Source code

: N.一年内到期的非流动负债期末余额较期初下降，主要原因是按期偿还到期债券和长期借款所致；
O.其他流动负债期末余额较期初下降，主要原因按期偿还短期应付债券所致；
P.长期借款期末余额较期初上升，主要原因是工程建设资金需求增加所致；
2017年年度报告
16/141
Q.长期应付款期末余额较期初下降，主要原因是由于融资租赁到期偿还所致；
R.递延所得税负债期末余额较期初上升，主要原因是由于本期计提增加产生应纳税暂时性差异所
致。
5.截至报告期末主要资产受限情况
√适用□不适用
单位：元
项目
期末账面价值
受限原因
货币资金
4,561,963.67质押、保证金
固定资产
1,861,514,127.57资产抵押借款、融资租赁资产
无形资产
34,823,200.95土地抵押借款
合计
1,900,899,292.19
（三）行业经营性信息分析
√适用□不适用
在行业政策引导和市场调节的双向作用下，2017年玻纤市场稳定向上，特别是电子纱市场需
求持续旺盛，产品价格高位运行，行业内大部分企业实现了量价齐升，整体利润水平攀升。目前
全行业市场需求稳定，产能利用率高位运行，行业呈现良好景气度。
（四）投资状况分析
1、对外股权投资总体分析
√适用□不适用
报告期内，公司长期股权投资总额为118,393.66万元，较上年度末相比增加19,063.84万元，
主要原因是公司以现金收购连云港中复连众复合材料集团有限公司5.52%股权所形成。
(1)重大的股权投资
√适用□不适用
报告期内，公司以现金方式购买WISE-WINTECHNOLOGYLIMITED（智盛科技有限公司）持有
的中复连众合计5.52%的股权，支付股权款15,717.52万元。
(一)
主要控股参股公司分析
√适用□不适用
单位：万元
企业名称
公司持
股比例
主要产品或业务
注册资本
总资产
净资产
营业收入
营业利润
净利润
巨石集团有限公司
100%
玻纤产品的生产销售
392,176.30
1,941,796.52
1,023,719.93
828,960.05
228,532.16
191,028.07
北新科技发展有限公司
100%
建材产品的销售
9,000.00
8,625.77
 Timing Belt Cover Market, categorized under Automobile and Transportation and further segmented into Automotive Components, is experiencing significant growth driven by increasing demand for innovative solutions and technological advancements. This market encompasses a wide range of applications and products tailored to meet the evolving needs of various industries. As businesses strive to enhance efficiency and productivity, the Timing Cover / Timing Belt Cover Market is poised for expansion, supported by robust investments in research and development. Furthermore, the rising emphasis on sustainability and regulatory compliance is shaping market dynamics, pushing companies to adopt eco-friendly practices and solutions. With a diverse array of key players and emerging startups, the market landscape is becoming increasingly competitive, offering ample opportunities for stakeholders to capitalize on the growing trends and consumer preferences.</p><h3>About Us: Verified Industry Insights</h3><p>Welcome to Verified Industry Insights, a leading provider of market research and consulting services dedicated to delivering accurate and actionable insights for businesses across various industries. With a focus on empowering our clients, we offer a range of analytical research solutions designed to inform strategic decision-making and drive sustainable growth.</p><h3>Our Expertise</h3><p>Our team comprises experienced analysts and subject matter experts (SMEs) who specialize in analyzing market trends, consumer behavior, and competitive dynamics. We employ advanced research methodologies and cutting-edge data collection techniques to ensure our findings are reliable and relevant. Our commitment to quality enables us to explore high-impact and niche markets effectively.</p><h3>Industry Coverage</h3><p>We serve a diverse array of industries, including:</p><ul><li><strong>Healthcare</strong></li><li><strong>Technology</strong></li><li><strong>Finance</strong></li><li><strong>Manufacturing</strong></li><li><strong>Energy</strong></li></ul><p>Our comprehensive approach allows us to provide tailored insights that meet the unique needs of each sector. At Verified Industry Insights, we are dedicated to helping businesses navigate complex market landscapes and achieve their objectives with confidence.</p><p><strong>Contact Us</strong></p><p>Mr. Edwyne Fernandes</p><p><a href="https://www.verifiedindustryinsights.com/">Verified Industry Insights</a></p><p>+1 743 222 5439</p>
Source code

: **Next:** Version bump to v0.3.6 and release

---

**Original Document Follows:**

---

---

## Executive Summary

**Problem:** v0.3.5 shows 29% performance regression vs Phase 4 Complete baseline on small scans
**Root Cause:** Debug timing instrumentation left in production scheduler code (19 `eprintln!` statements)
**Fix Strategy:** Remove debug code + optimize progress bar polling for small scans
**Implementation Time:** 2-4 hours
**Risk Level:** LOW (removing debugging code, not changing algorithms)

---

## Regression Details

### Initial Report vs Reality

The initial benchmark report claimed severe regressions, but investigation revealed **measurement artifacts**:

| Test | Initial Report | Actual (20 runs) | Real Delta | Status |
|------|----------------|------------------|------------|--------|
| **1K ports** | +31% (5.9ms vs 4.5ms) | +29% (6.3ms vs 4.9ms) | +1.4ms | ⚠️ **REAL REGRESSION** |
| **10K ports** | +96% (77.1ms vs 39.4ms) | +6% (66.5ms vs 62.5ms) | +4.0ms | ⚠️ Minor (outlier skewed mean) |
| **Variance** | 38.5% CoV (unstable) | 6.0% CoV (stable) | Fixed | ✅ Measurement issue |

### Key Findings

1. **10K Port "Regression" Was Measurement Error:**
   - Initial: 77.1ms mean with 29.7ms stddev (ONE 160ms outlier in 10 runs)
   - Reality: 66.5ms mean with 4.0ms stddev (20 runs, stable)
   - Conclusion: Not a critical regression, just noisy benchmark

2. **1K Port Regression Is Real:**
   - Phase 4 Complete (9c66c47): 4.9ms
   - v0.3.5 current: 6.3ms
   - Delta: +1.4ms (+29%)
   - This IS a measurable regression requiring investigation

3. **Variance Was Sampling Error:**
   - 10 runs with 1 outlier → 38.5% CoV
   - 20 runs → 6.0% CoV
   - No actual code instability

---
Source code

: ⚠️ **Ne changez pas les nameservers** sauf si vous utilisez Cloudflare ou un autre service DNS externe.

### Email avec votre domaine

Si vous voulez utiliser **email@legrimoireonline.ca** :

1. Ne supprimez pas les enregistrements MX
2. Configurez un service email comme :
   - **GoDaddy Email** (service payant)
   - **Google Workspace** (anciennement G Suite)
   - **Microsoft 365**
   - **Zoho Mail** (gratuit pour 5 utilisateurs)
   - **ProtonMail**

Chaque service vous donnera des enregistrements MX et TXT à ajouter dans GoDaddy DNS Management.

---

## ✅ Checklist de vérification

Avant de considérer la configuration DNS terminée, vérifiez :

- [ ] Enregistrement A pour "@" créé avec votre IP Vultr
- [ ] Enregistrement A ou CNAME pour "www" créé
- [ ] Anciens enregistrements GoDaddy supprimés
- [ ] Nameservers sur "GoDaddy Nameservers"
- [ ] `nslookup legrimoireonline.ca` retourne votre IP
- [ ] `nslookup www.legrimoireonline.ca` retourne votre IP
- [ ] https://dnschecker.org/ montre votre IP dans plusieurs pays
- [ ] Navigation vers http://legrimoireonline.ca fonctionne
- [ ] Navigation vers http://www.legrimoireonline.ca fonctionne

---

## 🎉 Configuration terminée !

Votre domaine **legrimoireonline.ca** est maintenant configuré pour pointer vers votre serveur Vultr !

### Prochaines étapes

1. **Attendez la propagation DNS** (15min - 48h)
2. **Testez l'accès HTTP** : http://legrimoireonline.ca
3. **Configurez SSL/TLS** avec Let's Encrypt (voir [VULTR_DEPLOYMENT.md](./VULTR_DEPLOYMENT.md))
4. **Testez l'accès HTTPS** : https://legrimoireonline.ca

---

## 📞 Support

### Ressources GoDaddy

_ _ _ _

Output the first line of the entries above and every line after it, exactly as written, ending with the line that contains "报告期内，公司长期股权投资总".

● **Result**:
Source code

: N.一年内到期的非流动负债期末余额较期初下降，主要原因是按期偿还到期债券和长期借款所致；
O.其他流动负债期末余额较期初下降，主要原因按期偿还短期应付债券所致；
P.长期借款期末余额较期初上升，主要原因是工程建设资金需求增加所致；
2017年年度报告
16/141
Q.长期应付款期末余额较期初下降，主要原因是由于融资租赁到期偿还所致；
R.递延所得税负债期末余额较期初上升，主要原因是由于本期计提增加产生应纳税暂时性差异所
致。
5.截至报告期末主要资产受限情况
√适用□不适用
单位：元
项目
期末账面价值
受限原因
货币资金
4,561,963.67质押、保证金
固定资产
1,861,514,127.57资产抵押借款、融资租赁资产
无形资产
34,823,200.95土地抵押借款
合计
1,900,899,292.19
（三）行业经营性信息分析
√适用□不适用
在行业政策引导和市场调节的双向作用下，2017年玻纤市场稳定向上，特别是电子纱市场需
求持续旺盛，产品价格高位运行，行业内大部分企业实现了量价齐升，整体利润水平攀升。目前
全行业市场需求稳定，产能利用率高位运行，行业呈现良好景气度。
（四）投资状况分析
1、对外股权投资总体分析
√适用□不适用
报告期内，公司长期股权投资总额为118,393.66万元，较上年度末相比增加19,063.84万元，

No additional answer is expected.